Letter database: languages, character sets, names etc

How to read the query results

decimal: ā UTF-8 (196, 129) ā	name: LATIN SMALL LETTER A WITH MACRON
	old name: ~~LATIN SMALL LETTER A MACRON~~
	Adobe glyph name: amacron
	mnemonic name(s): <a->
	category: Ll (Letter, Lowercase)
	combining: 0
	decomposition info: 0061 0304
	comment:
	found in charsets: 8859-10 (E0); 8859-13 (E2); 8859-4 (E0); CP1257 (E2); CP775 (83);
	found in languages: hawa [Hawaiian]; livo [Livonian]; lv [Latvian]; mars [Marshallese]; mi [Maori];
	used in romanization of: am_r [Amharic (ethiopic)]; ar_r [Arabic (perso-arabic)]; as_r [Assamese (assamese)]; bn_r [Bengali (bengali)]; fa_r [Persian (perso-arabic)]; gu_r [Gujarati]; hi_r [Hindi (devanagari)]; kn_r [Kannada]; ml_r [Malayalam]; or_r [Oriya]; pa_r [Punjabi]; ps_r [Pashto (perso-arabic)]; ta_r [Tamil (tamil)]; te_r [Telugu]; ur_r [Urdu (perso-arabic)]; zh_r [Chinese (sino-japanese)];
	uppercase: 0100

General comments

The query does not list the characters in the underlying script (Latin or Cyrillic). For some languages, when the information could be readily found, I provided a small note describing the absence of some basic characters in the alphabet or their general 'foreignness'.

Most languages also have at least some loanwords containing characters not listed in the query results. While these characters clearly do not belong under the 'required' category, one can argue about their 'importantness'. So far, only Norwegian has comments of this kind.

Glyph

Standard disclaimer applies -- the glyph presented here is by no means normative. U0101 is the Unicode value (= 101 hexadecimal).

Decimal

Decimal representation of the Unicode value that can be used e.g. in HTML 4.

UTF-8

UTF-8 representation of the Unicode value that can be used e.g. in HTML 4. You can see the result if you change the document encoding to UTF-8. Netscape users: View - Character set - Unicode (UTF-8). Font support is also needed so don't be surprised if an hollow box is displayed for many characters.

Name

Glyph names as currently defined in the Unicode standard (UnicodeData-Latest.txt).

Old name

Deprecated names as currently defined in the Unicode standard (UnicodeData-Latest.txt).

Adobe glyph name

Glyph names as currently defined in the Adobe Glyph List.

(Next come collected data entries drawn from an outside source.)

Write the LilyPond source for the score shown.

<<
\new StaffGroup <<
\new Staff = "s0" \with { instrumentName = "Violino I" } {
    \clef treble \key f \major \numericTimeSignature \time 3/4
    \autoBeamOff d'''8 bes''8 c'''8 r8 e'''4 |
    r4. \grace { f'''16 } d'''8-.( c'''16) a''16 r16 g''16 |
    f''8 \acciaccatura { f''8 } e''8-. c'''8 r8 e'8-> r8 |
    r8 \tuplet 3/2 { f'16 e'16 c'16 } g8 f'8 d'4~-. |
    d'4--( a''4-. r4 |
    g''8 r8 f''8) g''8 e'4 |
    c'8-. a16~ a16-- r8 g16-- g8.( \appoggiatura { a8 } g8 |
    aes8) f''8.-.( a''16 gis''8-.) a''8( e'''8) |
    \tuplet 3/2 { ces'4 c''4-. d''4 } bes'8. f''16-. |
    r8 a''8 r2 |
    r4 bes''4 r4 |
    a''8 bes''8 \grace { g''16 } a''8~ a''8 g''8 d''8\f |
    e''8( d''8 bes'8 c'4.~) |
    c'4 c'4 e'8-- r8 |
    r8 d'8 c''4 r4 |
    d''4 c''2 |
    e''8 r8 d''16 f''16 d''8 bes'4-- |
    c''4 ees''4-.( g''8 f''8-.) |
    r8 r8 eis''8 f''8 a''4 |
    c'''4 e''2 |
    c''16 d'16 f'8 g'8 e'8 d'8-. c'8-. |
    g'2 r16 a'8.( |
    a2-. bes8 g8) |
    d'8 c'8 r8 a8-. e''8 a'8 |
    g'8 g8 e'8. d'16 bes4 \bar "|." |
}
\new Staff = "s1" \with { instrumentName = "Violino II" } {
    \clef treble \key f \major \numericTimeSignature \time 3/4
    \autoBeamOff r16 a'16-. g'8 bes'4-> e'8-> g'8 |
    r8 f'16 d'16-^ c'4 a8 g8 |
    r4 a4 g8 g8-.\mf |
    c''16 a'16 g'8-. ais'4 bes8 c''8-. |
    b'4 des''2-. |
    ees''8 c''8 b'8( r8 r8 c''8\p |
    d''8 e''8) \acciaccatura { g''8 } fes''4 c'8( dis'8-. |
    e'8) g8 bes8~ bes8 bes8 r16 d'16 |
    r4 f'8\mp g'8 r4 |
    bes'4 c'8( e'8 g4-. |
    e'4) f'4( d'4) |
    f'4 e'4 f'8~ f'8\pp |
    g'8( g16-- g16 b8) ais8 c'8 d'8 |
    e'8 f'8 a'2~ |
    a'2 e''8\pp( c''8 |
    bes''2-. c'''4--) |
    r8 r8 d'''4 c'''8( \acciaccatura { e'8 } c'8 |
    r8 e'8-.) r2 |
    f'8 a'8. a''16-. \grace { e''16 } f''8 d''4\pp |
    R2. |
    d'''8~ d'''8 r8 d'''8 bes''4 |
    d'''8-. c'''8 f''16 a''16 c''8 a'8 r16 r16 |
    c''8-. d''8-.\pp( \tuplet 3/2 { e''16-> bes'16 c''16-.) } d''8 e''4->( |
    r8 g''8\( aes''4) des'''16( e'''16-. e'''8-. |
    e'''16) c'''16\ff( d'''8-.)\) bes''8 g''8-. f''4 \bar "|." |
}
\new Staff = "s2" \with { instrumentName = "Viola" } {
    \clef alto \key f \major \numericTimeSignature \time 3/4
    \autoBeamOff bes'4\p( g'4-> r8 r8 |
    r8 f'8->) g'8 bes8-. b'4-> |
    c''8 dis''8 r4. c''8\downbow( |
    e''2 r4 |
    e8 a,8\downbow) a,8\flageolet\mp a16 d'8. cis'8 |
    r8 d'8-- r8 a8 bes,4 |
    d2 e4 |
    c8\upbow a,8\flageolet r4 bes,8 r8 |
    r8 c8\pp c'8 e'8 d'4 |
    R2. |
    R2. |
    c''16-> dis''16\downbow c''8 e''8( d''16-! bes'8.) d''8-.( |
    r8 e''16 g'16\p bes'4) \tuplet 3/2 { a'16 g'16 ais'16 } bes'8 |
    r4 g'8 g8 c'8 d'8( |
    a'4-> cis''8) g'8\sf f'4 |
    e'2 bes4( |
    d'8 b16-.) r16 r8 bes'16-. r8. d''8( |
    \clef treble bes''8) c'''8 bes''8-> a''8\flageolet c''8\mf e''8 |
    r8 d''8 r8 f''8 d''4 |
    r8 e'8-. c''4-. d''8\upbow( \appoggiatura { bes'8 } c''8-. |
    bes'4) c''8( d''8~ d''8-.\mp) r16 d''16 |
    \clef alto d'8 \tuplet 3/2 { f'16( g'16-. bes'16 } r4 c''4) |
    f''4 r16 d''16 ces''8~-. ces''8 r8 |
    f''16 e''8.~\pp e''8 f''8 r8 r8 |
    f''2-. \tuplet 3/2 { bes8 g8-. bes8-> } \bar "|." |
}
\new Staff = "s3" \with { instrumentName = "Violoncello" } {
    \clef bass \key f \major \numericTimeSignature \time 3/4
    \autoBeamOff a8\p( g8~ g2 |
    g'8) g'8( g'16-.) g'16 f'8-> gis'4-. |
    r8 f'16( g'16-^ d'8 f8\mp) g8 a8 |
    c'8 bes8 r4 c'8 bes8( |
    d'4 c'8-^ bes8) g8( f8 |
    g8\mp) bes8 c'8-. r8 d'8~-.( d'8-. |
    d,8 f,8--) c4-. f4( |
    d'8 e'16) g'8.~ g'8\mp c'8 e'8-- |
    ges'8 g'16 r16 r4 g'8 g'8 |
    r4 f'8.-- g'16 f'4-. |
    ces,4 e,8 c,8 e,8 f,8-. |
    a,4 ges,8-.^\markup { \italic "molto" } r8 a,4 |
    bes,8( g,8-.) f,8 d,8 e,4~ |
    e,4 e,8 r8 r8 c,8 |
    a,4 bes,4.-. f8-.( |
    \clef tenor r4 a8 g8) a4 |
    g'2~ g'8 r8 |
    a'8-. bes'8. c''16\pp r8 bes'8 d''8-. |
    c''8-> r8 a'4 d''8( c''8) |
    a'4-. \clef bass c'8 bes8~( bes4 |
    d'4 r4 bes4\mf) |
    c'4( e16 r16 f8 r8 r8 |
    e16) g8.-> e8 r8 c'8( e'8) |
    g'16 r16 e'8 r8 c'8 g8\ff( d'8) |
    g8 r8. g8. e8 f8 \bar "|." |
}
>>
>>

This name is used in PostScript. Be sure to read Unicode and Glyph Names.

Mnemonic name

Mnemonic representation as currently defined in mnemonic,ds. Mainly used in POSIX environment to define mapping tables, collating rules etc. Enclosing <angle brackets> are not part of the name.

Character sets

ftp://ftp.unicode.org/Public/MAPPINGS/VENDORS/MICSFT/ Mapping tables for various character sets can be found in subdirectories. The bracketed hexadecimal number atfer the set corresponds to the character's code position in this set.

Category, combining, decomposition info, comment, upper/lowercase

Various categories as currently defined in the Unicode standard. Source UnicodeData-Latest.txt. Explanations about these fields can be found in ReadMe-Latest.txt.

Decomposition info is shown only if present. In this example, LATIN SMALL LETTER A WITH MACRON can be decomposed into 0061 (LATIN SMALL LETTER A) and 0304 (COMBINING MACRON). Note that some parts may be decomposed further and the full decomposition requires a recursive algorithm.

In addition to the Unicode comment field some characters may be provided with an additional "note"-field.

The upper case equivalent for the LATIN SMALL LETTER A WITH MACRON is 0100 (LATIN SMALL LETTER A WITH MACRON). A few exceptions to the common upper-lowercase behaviour of the Latin and Cyrillic scripts are

Ligatures are decomposed in the upper case (e.g. ligature ff > FF)
German ß is uppercased as SS
Uppercase is not precomposed (e.g. small n preceded with apostrophe > 'N)
Dotted i - dotless I pair is not used in Turkish and Azerbaijani where separate pairs of dotless (U0131 - U0049) and dotted (U0069 - U0130) i-s are used.

Not all fields defined by Unicode are shown and used by Letter Database.